予想通り、がちゃがちゃと鍵を開ける音がした。

「陸くん、いる?」
声をかけられて。
玄関にある靴で分かったんだろうにと思いながら。
「はい」
返事と共に陸は顔を出した。
「良かった」
そう言った早紀は、部屋に上がると冷蔵庫に直行して中をあけていた。
ビニール袋を持っていたから、また何か買ってきたのかと思ったけれど、違っていたらしい。
冷蔵庫のドアを閉めても、早紀の手にはビニール袋がそのままあった。
「いいもの、買ってきたのよ」
早紀が陸の方へビニール袋をかざす。
それは、この間大輔が買ってきてくれたものと同じだった。
「もしかして?」
陸の好みを知らないこの人がいいものと言うのなら今話題になっているものかもしれないと思う。
「今、なかなか手に入らないらしいじゃない」
早紀がにっこりと笑う。
袋の中に手を入れて、早紀が取り出したものには、大輔も母も買えなかったとぼやいていた商品名がプリントされていた。
「あ……」
大輔がぼやいていたのは、つい二、三日前のことだった。
「すごい……」
思わず声がでた。
「でしょ。

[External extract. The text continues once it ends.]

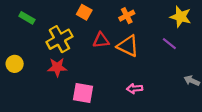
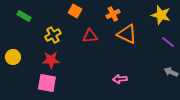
yellow cross: (59, 39) -> (53, 35), size x0.7
purple line: (169, 44) -> (168, 42), moved
orange triangle: (128, 46) -> (127, 34), moved
pink square: (83, 93) -> (47, 83), moved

最後の一個だったけどね」
早紀が陸の前に差し出す。
「僕に?」
陸は少し意外だった。
「そうよ」
早紀は当然といった顔をした。
「もう冷めちゃってるだろうから、味は少しおちるかも。温めなおした方がいいかもね」
早紀が言う。
「あ……」
陸が出す手をためらっていると。
「遠慮しないで」
さらに差し出してきたので、おそるおそる手を出して、陸は受け取った。
早紀が言ったとおり、渡されたものはもうあまり温かくなかった。
「お茶、入れてきます」
陸は、受け取ったものを持ったまま、立ち上がった。
そして、流しでやかんに水を入れながら、自分は何をやってるんだろうと思った。